As far as Israel goes and sanctions... they were sanctioned (actually embargoed) by a major trade partner (Turkey) and it had minor if any impact. Even if Europe did sanction, then globalization means outputs and inputs can be switched in a matter of days rather than months as it was during the fall of the NNP.
sanctions evasion is not trivial in all circumstances. gazan governing structures can easily be rebuild (unlike israeli). the reliance upon israel was not a matter of choice and losing 50% of the territory of an open air prison might not be as big as a shock as was namibia for the south africans. gazans kinda live on the old adage 'freedom's just another word for nothing left to lose'. israel and the west have no freedom. globalization and sanctions still can work both ways.
>sanctions evasion is not trivial in all circumstances.

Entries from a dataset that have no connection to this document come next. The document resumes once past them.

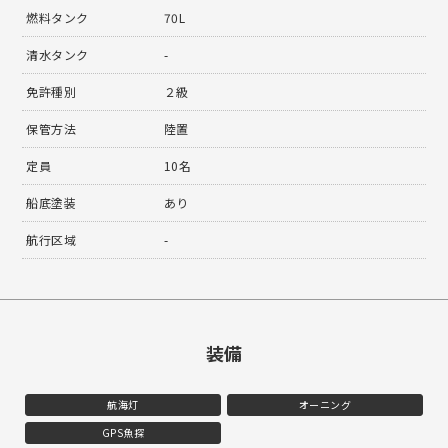
燃料タンク
70L
清水タンク
-
免許種別
２級
保管方法
陸置
定員
10名
船底塗装
あり
航行区域
-
装備
航海灯
オーニング
GPS魚探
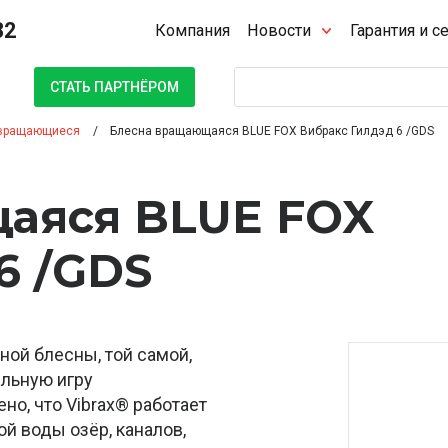
32
Компания
Новости
Гарантия и с
Поиск
СТАТЬ ПАРТНЁРОМ
вращающиеся
Блесна вращающаяся BLUE FOX Вибракс Гилдэд 6 /GDS
аяся BLUE FOX
6 /GDS
ной блесны, той самой,
ильную игру
но, что Vibrax® работает
ой воды озёр, каналов,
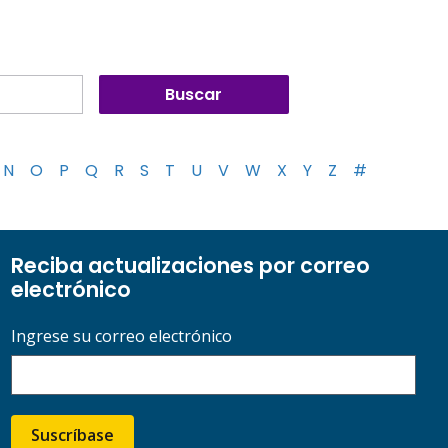
N
O
P
Q
R
S
T
U
V
W
X
Y
Z
#
Reciba actualizaciones por correo
electrónico
Ingrese su correo electrónico
Suscríbase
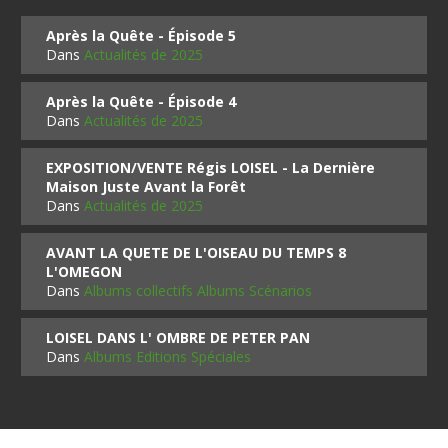
Après la Quête - Épisode 5
Dans
Actualités de 2025
Après la Quête - Épisode 4
Dans
Actualités de 2025
EXPOSITION/VENTE Régis LOISEL - La Dernière
Maison Juste Avant la Forêt
Dans
Actualités de 2025
AVANT LA QUETE DE L'OISEAU DU TEMPS 8
L'OMEGON
Dans
Albums collectifs Albums Scénarios
LOISEL DANS L' OMBRE DE PETER PAN
Dans
Albums Editions Spéciales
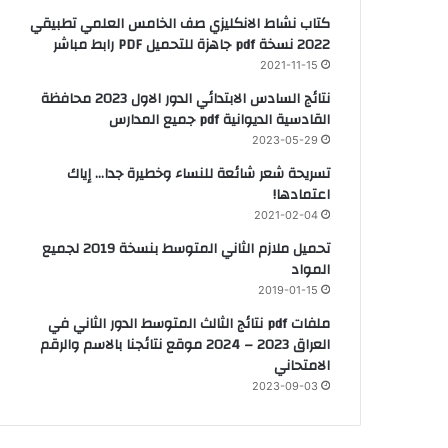
كتاب نشاط الانكليزي صف الخامس العلمي تطبيقي
2022 نسخة pdf جاهزة للتحميل PDF رابط مباشر
2021-11-15
نتائج السادس الابتدائي الدور الاول 2023 محافظة
القادسية الديوانية pdf جميع المدارس
2023-05-29
تسريحة شعر شائعة للنساء وخطيرة جدا… إياك
اعتمادها!
2021-02-04
تحميل ملازم الثاني المتوسط بنسخة 2019 لجميع
المواد
2019-01-15
ملفات pdf نتائج الثالث المتوسط الدور الثاني في
العراق 2023 – 2024 موقع نتائجنا بالاسم والرقم
الامتحاني
2023-09-03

Unsubstantiated statement which is contradicted by numerous countries getting on with things regardless of sanctions.
>gazan governing structures can easily be rebuild (unlike israeli).
LOL. You think that Israel is just going to give the border back and allow aid in unfettered.
NO border access.
NO reconstruction.
NO hope for Gazans.
Just drone strike the construction vehicles, and make them live on a sandy swamp so tunneling is problematic.
This is literally as good as things are ever going to get for Gazans right now.
It's only getting worse from here. They will be fighting with each other like rats soon enough. They are headed for holodomor if they think they have nothing left to lose. LOL.
so, why do you chose to side with the bad guys?